Questo meccanismo non è solo linguistico. Ha effetti politici, diplomatici, militari. Stabilisce chi può essere difeso, chi può resistere, chi ha diritto alla memoria. In questo schema, l'Occidente si muove con una coerenza ipocrita: tollera alcune occupazioni, denuncia altre; chiude gli occhi su certi crimini, amplifica altri. Ma soprattutto, dimentica in fretta. La guerra in Ucraina ha avuto un impatto emotivo potentissimo all'inizio: bandiere, appelli, raccolte fondi, mobilitazione. Poi, lentamente, è diventata una notizia tra le altre. Un rumore di fondo geopolitico, evidentemente anche l'empatia ha i suoi cicli. Quando non si vedono sviluppi immediati, quando lo scenario si complica, l'opinione pubblica si ritira e i governi con essa.

La verità è che l'indignazione è faticosa. Costa energie, implica scelta, mette in discussione certezze e per questo preferiamo frammentare, rimuovere, passare oltre. Ma questa rimozione è essa stessa un atto politico. Decidere di non guardare è un privilegio, chi vive sotto le bombe non ha il lusso dell'oblio.

Assistiamo a una crisi della memoria collettiva; un tempo le guerre lasciavano tracce profonde nelle generazioni, nei racconti, nei libri. Oggi, la velocità della comunicazione brucia tutto prima che possa sedimentare, ma senza memoria non c'è comprensione. E senza comprensione, non c'è nessuna possibilità di trasformazione.

Forse la questione non è solo politica o mediatica. È anche culturale. Siamo diventati incapaci di sostare nel dolore, nella complessità, nella domanda. Vogliamo risposte rapide, opinioni nette, frame rassicuranti. Ma la guerra non è semplificabile. Non è uno scontro tra buoni e cattivi. È un luogo dove si misura la disumanizzazione e chi non ha il coraggio di chiamarla per nome, finisce per diventarne complice. Non scrivo da un luogo di neutralità. Credo che la Palestina sia una delle questioni politiche e umane più urgenti del nostro tempo. E credo che chi tace, oggi, stia scegliendo. Non è obbligatorio sapere tutto, ma è necessario non fingere di non sapere nulla. Non è obbligatorio esporsi sempre, ma lo è chiedersi perché non lo facciamo.

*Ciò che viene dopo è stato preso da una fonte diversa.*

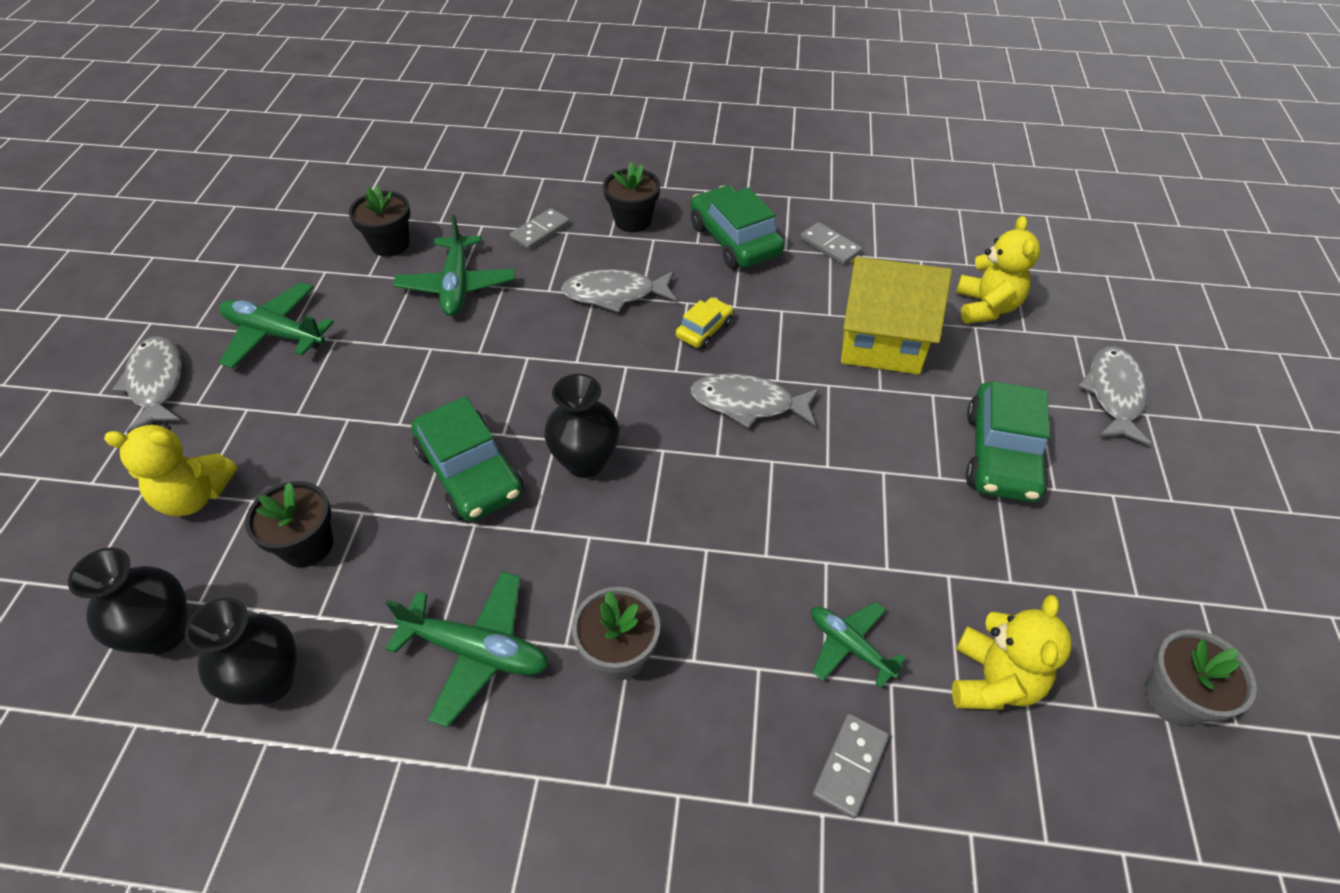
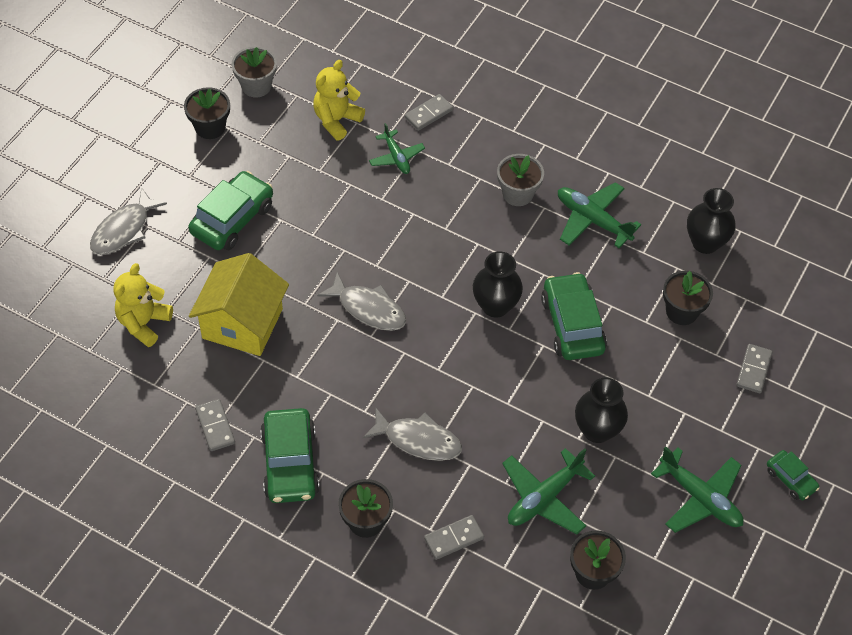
camera: 160 degrees left, 5 degrees up
black vase [68,547,188,654] -> black vase moved to [575,378,628,443]
yellow teddy bear [104,423,237,516] -> grey domino [736,344,773,393]
grey fish [112,336,181,433] -> green car [767,450,820,500]
green plane [393,214,515,316] -> green plane turned 150 degrees counterclockwise [502,448,595,534]
yellow car [676,298,733,349] -> none
yellow house [841,257,952,374] -> yellow house turned 75 degrees clockwise [189,253,289,356]
none -> black flower pot [184,87,230,139]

Mi aiuto con le parole di Noam Chomsky, filosofo eccezionale che afferma che la propaganda più efficace non è quella che impone una verità, ma quella che rende alcune verità invisibili. In questo senso, il silenzio su Gaza è una forma di propaganda passiva. Ci abitua all'indifferenza e normalizza l'oppressione. Anestetizza il senso di giustizia. Non so quale sia la soluzione. Ma so che non può esserci pace senza verità, né verità senza memoria. E che ogni volta che passiamo oltre, rinunciamo a una parte della nostra umanità. Le guerre infinite non sono solo quelle che non finiscono, sono quelle che smettiamo di vedere.

Restare informati non significa solo leggere notizie, significa scegliere di non voltare lo sguardo. Di non credere che la distanza ci renda innocenti, di non permettere che il dolore diventi sfondo. Non possiamo cambiare tutto, ma possiamo decidere cosa tenere presente. E oggi, ricordare è una forma di resistenza.